Cela vaut pour la lutte contre le dopage. Nous souhaitons ardemment que l’Agence française de lutte contre le dopage puisse retrouver ses lettres de noblesse à l’occasion des Jeux.

Cela concerne aussi la lutte contre la corruption, notamment dans le cadre des paris sportifs.

Cette exigence de transparence concerne enfin les dirigeants du comité d’organisation des Jeux Olympiques et Paralympiques. Ces derniers seront soumis à une obligation de déclaration d’intérêts et de patrimoine auprès de la Haute Autorité pour la transparence de la vie publique.

Nous le savons, l’encadrement des rémunérations n’est pas possible du fait de la structure associative du COJOP, même si ce dernier est appelé à gérer un budget de 3 milliards d’euros.

À la présence de parlementaires au sein du comité d’éthique et du comité de rémunération, avec voix consultative, la commission des lois a substitué, en adoptant un amendement de M. le rapporteur pour avis, la remise d’un rapport annuel aux commissions compétentes des deux assemblées.

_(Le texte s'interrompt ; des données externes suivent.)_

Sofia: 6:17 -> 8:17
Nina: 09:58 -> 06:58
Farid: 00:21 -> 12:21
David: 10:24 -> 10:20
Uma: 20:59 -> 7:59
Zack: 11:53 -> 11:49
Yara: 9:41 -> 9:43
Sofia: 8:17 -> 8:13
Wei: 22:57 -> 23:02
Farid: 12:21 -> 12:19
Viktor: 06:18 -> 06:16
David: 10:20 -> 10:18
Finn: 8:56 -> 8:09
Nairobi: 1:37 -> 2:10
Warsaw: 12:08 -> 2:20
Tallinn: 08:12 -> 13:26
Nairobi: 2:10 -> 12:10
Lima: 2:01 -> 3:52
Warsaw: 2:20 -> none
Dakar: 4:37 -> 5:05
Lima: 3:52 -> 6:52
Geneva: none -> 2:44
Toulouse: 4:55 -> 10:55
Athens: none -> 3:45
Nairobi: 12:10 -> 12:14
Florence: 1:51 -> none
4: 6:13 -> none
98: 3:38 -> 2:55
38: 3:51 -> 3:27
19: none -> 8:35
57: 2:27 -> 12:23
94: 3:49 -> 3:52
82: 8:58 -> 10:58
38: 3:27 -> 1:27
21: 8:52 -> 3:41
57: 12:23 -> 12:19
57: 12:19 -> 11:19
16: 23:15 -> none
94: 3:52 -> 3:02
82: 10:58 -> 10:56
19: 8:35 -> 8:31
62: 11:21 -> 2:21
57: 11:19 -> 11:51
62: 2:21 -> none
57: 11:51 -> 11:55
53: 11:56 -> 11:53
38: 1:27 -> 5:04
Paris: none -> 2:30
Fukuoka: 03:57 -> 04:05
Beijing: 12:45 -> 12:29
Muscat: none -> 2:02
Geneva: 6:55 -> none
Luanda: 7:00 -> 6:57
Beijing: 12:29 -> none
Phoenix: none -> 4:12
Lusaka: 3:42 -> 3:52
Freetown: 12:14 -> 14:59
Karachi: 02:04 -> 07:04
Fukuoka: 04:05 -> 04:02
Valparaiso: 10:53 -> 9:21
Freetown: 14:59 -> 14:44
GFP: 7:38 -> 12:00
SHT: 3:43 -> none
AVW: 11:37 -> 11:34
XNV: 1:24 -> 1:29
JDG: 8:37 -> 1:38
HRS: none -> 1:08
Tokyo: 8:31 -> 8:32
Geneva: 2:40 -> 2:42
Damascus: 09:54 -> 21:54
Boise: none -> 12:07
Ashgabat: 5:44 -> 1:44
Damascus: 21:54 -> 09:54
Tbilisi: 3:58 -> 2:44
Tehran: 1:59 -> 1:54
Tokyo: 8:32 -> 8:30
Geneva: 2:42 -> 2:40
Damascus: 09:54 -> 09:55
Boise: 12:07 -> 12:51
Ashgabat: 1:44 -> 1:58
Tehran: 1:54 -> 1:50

Dans sa nouvelle rédaction, l’article 17 bis prévoit que le rapport détaille les dix principales rémunérations des dirigeants du COJOP et les activités de son comité d’éthique. L’objet de notre amendement vise donc à ce que le rapport du COJOP mentionne également les activités du comité des rémunérations et du comité d’éthique.

M. le président. Quel est l’avis de la commission de la culture ?

M. Claude Kern, rapporteur pour avis. Cet amendement vise à compléter la rédaction adoptée par la commission de la culture pour assurer un droit d’information du Parlement sur l’activité du COJOP.

La commission est favorable à cet amendement de précision.

M. le président. Quel est l’avis du Gouvernement ?

Mme Laura Flessel, ministre. Madame la sénatrice, vous souhaitez que le rapport présente également l’activité des deux autres organes de contrôle du COJOP : le comité des rémunérations et le comité d’audit. Cet amendement vise à compléter l’information du Parlement. Sur ce point, je m’en remets à la sagesse des sénateurs.